The STC has been an entrenched entity in the metals and engineering industry’s training sphere for the past 35 years.

About a year and a half ago, Seifsa began a considerable structural and repositioning of the centre to prepare it for the future and to bolster the quality of young artisans trained to fight the country’s challenges of unemployment, poverty and inequality.

The STC is run in partnership with Thuthukisa, a specialist advisory, consulting, projec tmanagement and skills programme delivery company.

The STC has been transformed from an old-style training centre focused mostly on apprenticeships into a Fourth Industrial Revolution- (4IR-) ready training centre.

Speaking at the relaunch, Seifsa CEO Lucio Trentini said the STC, which has always been known as a specialist apprentice training and test centre, is now, in partnership with Thuthukisa, able to offer a unique one-stop integrated multiple-benefit offering in the fields of skills development and business solutions.

The STC now offers multidisciplinary expertise in engineering, high-end artisan and technical development, human capital, strategy, project and programme management, consulting, accreditation,and entrepreneurship and small business incubation capabilities.

The new innovation hub and business incubation facilities will take newly qualified welders and boiler makers, for example, through the process of setting up their own small businesses with the support of the STC, along with access to its facilities and help with securing contracts.

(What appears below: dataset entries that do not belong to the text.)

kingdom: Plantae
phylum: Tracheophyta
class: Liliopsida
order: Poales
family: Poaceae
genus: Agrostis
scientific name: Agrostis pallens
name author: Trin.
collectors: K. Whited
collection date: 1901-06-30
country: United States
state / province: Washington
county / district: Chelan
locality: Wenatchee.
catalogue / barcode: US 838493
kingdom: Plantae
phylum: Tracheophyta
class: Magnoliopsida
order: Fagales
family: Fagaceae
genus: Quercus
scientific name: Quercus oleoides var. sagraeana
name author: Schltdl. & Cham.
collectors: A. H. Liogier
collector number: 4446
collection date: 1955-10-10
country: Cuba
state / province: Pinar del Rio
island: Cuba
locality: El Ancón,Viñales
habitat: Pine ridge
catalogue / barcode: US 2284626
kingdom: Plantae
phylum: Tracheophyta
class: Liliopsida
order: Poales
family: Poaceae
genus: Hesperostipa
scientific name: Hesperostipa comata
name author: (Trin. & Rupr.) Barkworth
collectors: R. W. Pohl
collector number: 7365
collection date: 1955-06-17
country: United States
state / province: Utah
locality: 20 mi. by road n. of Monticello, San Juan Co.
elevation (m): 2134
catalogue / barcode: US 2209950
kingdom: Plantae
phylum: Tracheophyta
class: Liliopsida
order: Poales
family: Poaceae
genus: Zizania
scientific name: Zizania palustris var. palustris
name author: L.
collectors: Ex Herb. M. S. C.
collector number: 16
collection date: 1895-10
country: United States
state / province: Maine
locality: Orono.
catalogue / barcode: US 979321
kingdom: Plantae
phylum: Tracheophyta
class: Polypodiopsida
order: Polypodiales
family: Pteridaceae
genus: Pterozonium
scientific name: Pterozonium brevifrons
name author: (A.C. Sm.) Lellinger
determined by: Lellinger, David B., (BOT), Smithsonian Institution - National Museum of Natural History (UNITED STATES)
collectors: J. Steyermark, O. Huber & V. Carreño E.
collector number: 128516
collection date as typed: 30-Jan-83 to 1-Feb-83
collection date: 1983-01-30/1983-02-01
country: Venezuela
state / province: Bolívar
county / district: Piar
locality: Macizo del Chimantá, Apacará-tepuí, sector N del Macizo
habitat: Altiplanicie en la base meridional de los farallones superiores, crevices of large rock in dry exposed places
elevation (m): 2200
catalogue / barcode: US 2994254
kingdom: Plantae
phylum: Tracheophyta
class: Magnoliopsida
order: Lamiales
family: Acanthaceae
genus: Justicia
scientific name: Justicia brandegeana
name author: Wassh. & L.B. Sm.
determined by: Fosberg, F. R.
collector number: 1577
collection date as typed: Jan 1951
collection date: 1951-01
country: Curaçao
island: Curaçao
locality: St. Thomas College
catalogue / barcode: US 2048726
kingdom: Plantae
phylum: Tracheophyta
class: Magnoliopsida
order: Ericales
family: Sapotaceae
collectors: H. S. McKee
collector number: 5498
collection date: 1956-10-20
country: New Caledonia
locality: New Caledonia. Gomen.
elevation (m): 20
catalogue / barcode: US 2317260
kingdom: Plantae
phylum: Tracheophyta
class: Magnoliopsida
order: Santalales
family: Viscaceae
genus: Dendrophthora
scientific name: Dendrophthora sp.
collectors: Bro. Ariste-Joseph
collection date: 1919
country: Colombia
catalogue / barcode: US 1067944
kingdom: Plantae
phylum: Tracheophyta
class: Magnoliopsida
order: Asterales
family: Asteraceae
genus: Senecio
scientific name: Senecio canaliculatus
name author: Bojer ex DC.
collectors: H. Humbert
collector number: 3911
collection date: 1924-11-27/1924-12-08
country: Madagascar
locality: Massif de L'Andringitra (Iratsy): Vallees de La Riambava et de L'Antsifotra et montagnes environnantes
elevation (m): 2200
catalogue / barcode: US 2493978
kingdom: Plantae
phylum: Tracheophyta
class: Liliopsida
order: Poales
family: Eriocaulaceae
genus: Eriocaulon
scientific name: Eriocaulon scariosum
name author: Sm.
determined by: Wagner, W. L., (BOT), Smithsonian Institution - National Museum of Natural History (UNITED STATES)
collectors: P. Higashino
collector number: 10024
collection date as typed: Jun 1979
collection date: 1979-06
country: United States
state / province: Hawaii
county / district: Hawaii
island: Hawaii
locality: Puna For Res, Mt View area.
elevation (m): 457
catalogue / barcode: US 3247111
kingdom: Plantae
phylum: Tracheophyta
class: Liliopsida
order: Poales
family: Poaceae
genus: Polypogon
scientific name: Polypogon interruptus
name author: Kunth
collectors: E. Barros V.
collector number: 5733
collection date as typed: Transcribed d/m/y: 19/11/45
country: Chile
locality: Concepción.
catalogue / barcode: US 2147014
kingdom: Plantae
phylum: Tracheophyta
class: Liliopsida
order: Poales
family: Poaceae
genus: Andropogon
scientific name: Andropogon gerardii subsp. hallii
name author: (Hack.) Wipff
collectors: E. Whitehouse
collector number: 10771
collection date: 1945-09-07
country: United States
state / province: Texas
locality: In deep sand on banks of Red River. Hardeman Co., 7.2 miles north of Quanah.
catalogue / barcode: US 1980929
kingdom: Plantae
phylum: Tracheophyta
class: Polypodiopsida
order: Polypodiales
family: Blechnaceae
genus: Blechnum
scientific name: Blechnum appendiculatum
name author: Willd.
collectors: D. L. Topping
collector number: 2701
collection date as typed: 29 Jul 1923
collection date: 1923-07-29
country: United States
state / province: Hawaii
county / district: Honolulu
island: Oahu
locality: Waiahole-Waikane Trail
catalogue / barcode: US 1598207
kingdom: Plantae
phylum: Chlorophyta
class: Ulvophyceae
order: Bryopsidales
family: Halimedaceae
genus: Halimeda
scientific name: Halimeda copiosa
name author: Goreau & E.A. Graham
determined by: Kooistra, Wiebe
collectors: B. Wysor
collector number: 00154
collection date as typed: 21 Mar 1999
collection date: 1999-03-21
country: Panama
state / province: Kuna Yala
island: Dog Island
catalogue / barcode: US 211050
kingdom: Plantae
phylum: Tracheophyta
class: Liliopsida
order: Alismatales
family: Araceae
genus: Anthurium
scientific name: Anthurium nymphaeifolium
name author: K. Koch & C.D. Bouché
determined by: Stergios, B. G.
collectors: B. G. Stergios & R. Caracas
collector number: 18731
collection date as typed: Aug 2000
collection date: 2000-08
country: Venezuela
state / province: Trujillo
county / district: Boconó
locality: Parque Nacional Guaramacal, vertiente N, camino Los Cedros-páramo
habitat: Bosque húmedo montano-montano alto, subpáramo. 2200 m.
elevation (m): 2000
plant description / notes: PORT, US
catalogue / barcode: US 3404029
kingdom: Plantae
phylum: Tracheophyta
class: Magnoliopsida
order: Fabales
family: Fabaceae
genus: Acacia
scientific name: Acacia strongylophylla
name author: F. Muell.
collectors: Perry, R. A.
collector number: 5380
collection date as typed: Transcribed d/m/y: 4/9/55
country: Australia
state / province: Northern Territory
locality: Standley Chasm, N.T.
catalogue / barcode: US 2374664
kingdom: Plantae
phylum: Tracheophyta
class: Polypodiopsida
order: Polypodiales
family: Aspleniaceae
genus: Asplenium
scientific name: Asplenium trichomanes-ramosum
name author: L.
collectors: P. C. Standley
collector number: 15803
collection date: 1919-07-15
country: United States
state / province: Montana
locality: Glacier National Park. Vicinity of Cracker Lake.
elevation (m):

The STC also offers 4IR-related skills such as robotics and three-dimensional printing to meet industry demands.

These skills will be taught using e-learning, virtual reality and e-assessments.

The centre has the capacity to train 250 people at a time and offers apprenticeships in ten trades. The training centre is a Department of Higher Education and Training and national Artisan Moderation Body-registered trade test centre and has trade-tested more than 400 candidates a year since 2014.

“We are trying to take youth out of unemployment and teach them skills to become youth entrepreneurs. We will help and support them to create their own businesses,” Trentini said.

He noted that 83% of people that graduate from the STC are readily absorbed into the industry and find work, and that this partnership with Thuthukisa and investment showcases Seifsa’s commitment to developing the workforce of tomorrow.

Thuthukisa director Preggy Chetty said the STC would remain a core technical training centre, but had expanded to become a training centre with a fresh vision that offered a more comprehensive set of organisational solutions.

This came from the realisation that technical skills alone would not allow students to enter the world of work and contribute to the economy; therefore, the focus of the STC was now on offering a more comprehensive set of skills that were integrated and holistic, Chetty explained.

Therefore, the STC has developed into a comprehensive training centre, which includes offering deep multibusiness expertise, engineering capacity, and training for post- qualified artisans to give them skills relevant to the industry.

The STC is also focused on helping newly qualified trainees to set up businesses and become entrepreneurs, given the sector’s ability to absorb workers has been shrinking.

Business innovation and acceleration were therefore a big focus of the STC, Chetty said.

He added that the STC’s offering had broadened, with a new area being e-learning, with Seifsa being one of only two entities in Southern Africa to have the licence for Amatrol, which provides 24/7 access to technical skill building by using interactive courses for industrial workforce training.